An Edinburgh based rocket company has announced that it is working with an experienced engineer to create the first totally private space launch in the UK.

At the Reinventing Space conference in London, Skyrora confirmed it has acquired the FARISpace project, led by acclaimed British rocket engineer, Richard M Brown.

FARISpace is now being reconfigured in order to carry a larger payload under the name ‘SkyHy’.

SkyHy extends the range of Skyrora’s launcher portfolio with a two-stage hydrogen peroxide hybrid rocket which is built and ready to launch. If the vehicle blasts off from the UK, it would be the highest commercial launch to take place here as part of the new space race, building upon the success of company’s inaugural test launch last summer.

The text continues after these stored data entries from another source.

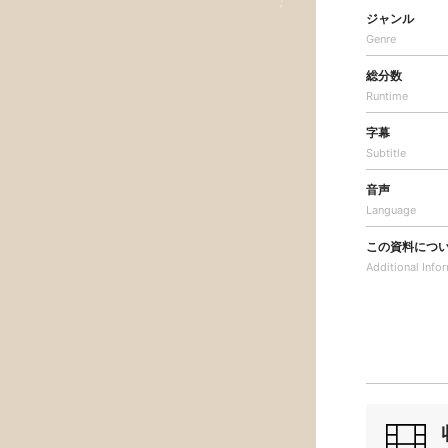
ジャンル
Genre
総分数
Runtime
字幕
Subtitle
音声
Language
この資料につ
Additional
Info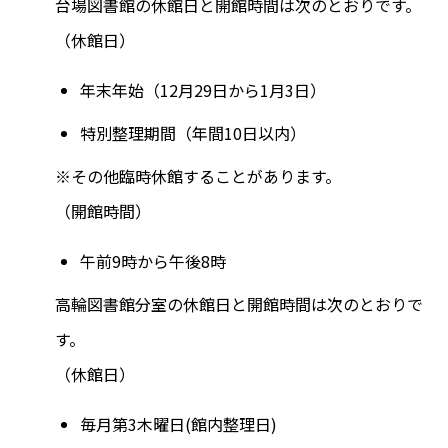
台場図書館の休館日と開館時間は次のとおりです。
（休館日）
年末年始（12月29日から1月3日）
特別整理期間（年間10日以内）
※その他臨時休館することがあります。
（開館時間）
午前9時から午後8時
高輪図書館分室の休館日と開館時間は次のとおりで
す。
（休館日）
毎月第3木曜日
(館内整理日)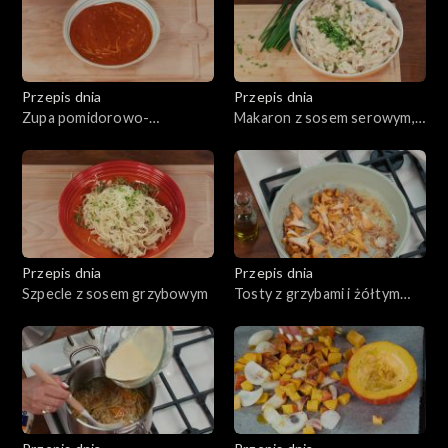
naciowym
Przepis dnia
Przepis dnia
Zupa pomidorowo-
Makaron z sosem serowym,
paprykowa
tzw. Mac & Cheese
Przepis dnia
Przepis dnia
Szpecle z sosem grzybowym
Tosty z grzybami i żółtym
serem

The completely British technology has an engine that has been tested a number of times.  It uses the kind of powerful, reliable technology that can be transferred for Skyrora’s orbital requirements, capable of multiple restarts and orbital manoeuvrability. The company feels it fits perfectly with their technological plan, as it aims to capture its share of the fast-growing small satellite launch market.

Daniel Smith, Director at Skyrora, explained : “The chance to acquire this ingenious technology was ideal for us, as it blends seamlessly into our overall strategy as the fastest and most cost effective way to gain practical experience of suborbital launches with a non-guided rocket, while testing the peroxide propellant that we’re already distilling here in the UK.

“As it is a helium pressurised, hydrogen peroxide hybrid, it uses two of the working fluids we will be using in our future orbital vehicles. The engine system can be used for our future steps, taking us towards our next big milestone of launching a guided suborbital vehicle.

“It’s the perfect bridge between the Skylark inspired test rockets which we’ve worked on previously, to our ultimate bi-liquid launch vehicle. Now we have an unguided suborbital rocket ready to be launched, it’s a great opportunity for us to work closely with regulators, get a feel for spaceport activity and gain more real launch experience, while testing critical aspects of our future systems such as telemetry, tracking, ground operations and safety procedures.

“We’re delighted to be working with an engineer as esteemed as Richard and are excited to utilise his design in the next stage of our company’s development.”

Richard M Brown has a strong record of success with ambitious rocket and jet-related projects. His Gillette Mach3 Challenger rocket bike, the subject of its own BBC documentary, attained a fastest ever speed for motorbikes in 1999, and he has continued to excel in a number of other ambitious space projects.

Smith added: “SkyHy is capable of near-space flight and can reach around 100km altitude, providing a valuable test case for us. We’ve opened discussions to launch from the UK, but we’re not ruling out an international launch for this one if it cuts out delays. The key factors for us will always be safety, cost-effectiveness and a swift, responsive time to launch”

“In the meantime, our engineers are working with Richard to repurpose and enhance the vehicle, helping an innovative British product do what it was made to do. With payload enquiries already coming in, we simply can’t wait to see it fly!”

Skyrora is developing launch vehicle technology that builds on previous rocket systems aiming to reduce the cost of launches with proven technology and advanced engineering methods.

The firm draws on Britain’s launch heritage and hopes to build a robust supply chain while creating new employment opportunities to inspire the next generation of talent.